Illustration: Annelise Capossela/Axios
When the coronavirus pandemic turned college into a series of Zoom meetings, millions of college students decided to defer — or drop out entirely — and get jobs instead.
By the numbers: 22% of college students across all four years are planning not to enroll this fall, according to a College Reaction/Axios poll. Of those not returning to school, most — 73% — are working full time."
“I thought that no matter how hard Harvard tried to train its teaching staff to adapt to the online education format, it would not compare to in-person instruction and would end up having a negative impact on my educational development," says Garrett O'Brien, a rising sophomore at Harvard who has taken this year off.
- Students are getting jobs as servers, tutors and freelance writers, among other gigs. Many of them are helping support their families.
- The trend is spurring the creation of startups.
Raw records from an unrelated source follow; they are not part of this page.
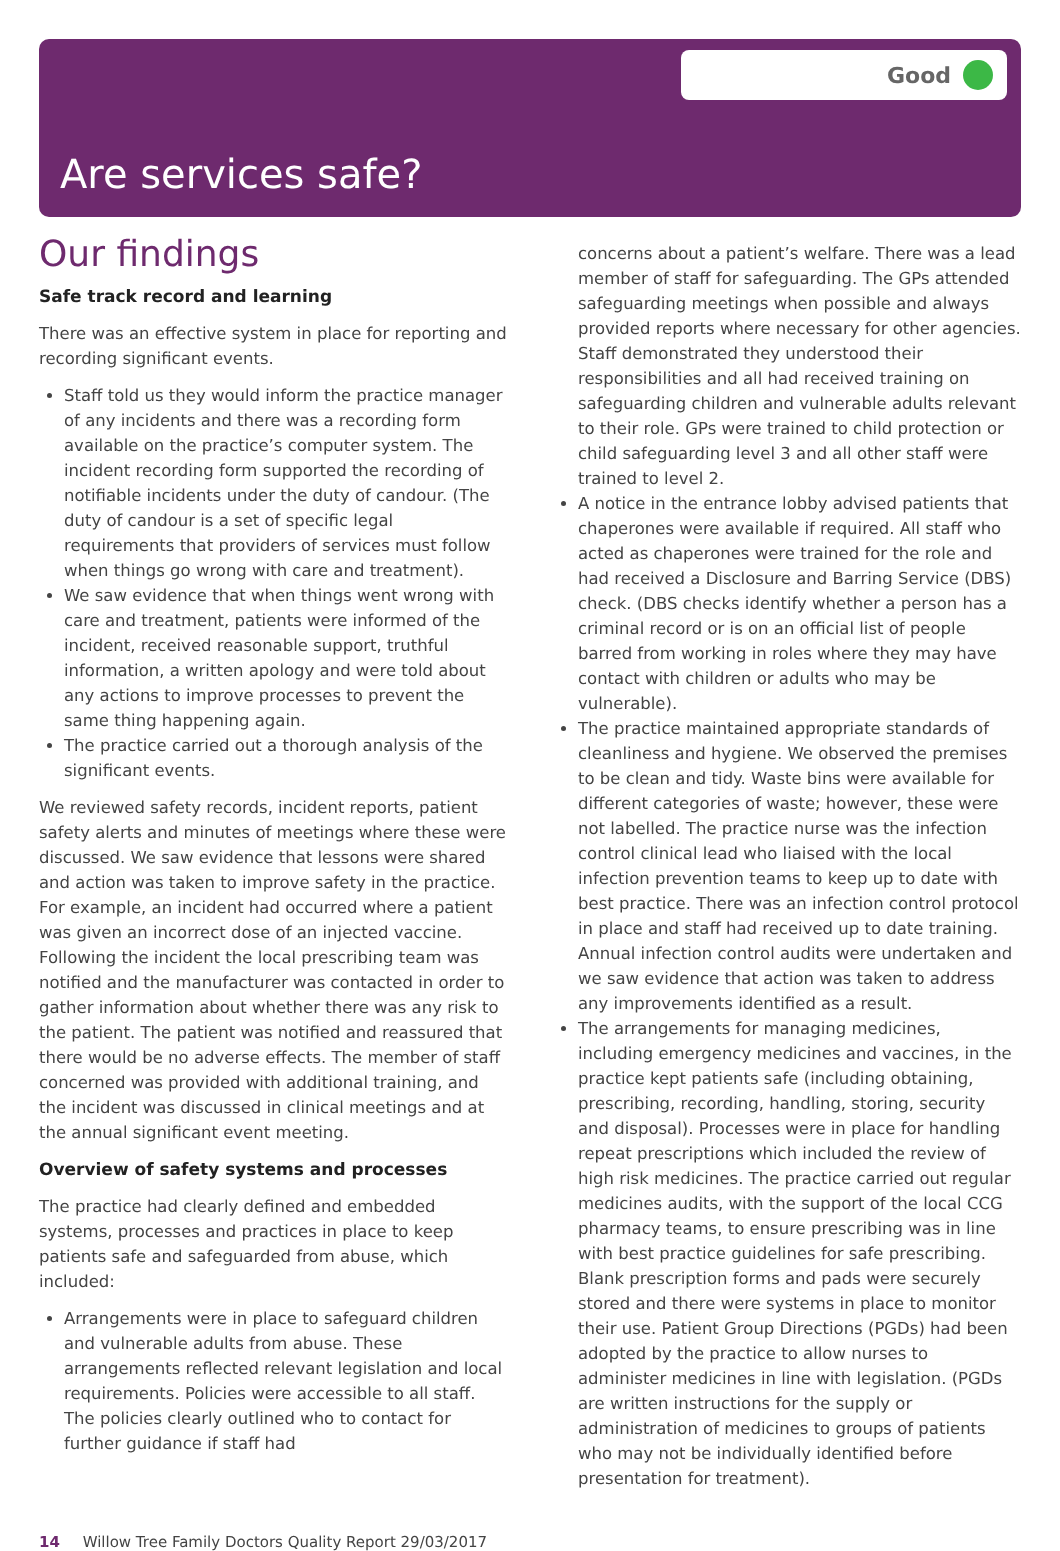Good
Are services safe?
Our findings
Safe track record and learning
There was an effective system in place for reporting and recording significant events.
Staff told us they would inform the practice manager of any incidents and there was a recording form available on the practice’s computer system. The incident recording form supported the recording of notifiable incidents under the duty of candour. (The duty of candour is a set of specific legal requirements that providers of services must follow when things go wrong with care and treatment).
We saw evidence that when things went wrong with care and treatment, patients were informed of the incident, received reasonable support, truthful information, a written apology and were told about any actions to improve processes to prevent the same thing happening again.
The practice carried out a thorough analysis of the significant events.
We reviewed safety records, incident reports, patient safety alerts and minutes of meetings where these were discussed. We saw evidence that lessons were shared and action was taken to improve safety in the practice. For example, an incident had occurred where a patient was given an incorrect dose of an injected vaccine. Following the incident the local prescribing team was notified and the manufacturer was contacted in order to gather information about whether there was any risk to the patient. The patient was notified and reassured that there would be no adverse effects. The member of staff concerned was provided with additional training, and the incident was discussed in clinical meetings and at the annual significant event meeting.
Overview of safety systems and processes
The practice had clearly defined and embedded systems, processes and practices in place to keep patients safe and safeguarded from abuse, which included:
Arrangements were in place to safeguard children and vulnerable adults from abuse. These arrangements reflected relevant legislation and local requirements. Policies were accessible to all staff. The policies clearly outlined who to contact for further guidance if staff had
concerns about a patient’s welfare. There was a lead member of staff for safeguarding. The GPs attended safeguarding meetings when possible and always provided reports where necessary for other agencies. Staff demonstrated they understood their responsibilities and all had received training on safeguarding children and vulnerable adults relevant to their role. GPs were trained to child protection or child safeguarding level 3 and all other staff were trained to level 2.
A notice in the entrance lobby advised patients that chaperones were available if required. All staff who acted as chaperones were trained for the role and had received a Disclosure and Barring Service (DBS) check. (DBS checks identify whether a person has a criminal record or is on an official list of people barred from working in roles where they may have contact with children or adults who may be vulnerable).
The practice maintained appropriate standards of cleanliness and hygiene. We observed the premises to be clean and tidy. Waste bins were available for different categories of waste; however, these were not labelled. The practice nurse was the infection control clinical lead who liaised with the local infection prevention teams to keep up to date with best practice. There was an infection control protocol in place and staff had received up to date training. Annual infection control audits were undertaken and we saw evidence that action was taken to address any improvements identified as a result.
The arrangements for managing medicines, including emergency medicines and vaccines, in the practice kept patients safe (including obtaining, prescribing, recording, handling, storing, security and disposal). Processes were in place for handling repeat prescriptions which included the review of high risk medicines. The practice carried out regular medicines audits, with the support of the local CCG pharmacy teams, to ensure prescribing was in line with best practice guidelines for safe prescribing. Blank prescription forms and pads were securely stored and there were systems in place to monitor their use. Patient Group Directions (PGDs) had been adopted by the practice to allow nurses to administer medicines in line with legislation. (PGDs are written instructions for the supply or administration of medicines to groups of patients who may not be individually identified before presentation for treatment).
14 Willow Tree Family Doctors Quality Report 29/03/2017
Some former Google employees got together and started a "school" that trains students who are taking time off for future jobs in engineering, sales and more.
This phenomenon could have long-lasting effects on the labor market, Stanford economist Nicholas Bloom tells Axios.
- "One part of the labor market that will be hit hardest will be the lower-skilled end — both with lower demand due to COVID as low-skilled demanding industries like travel, entertainment and retail are shrinking most and with relatively larger supply due to people working a year extra before college," he says. "This could increase inequality even further."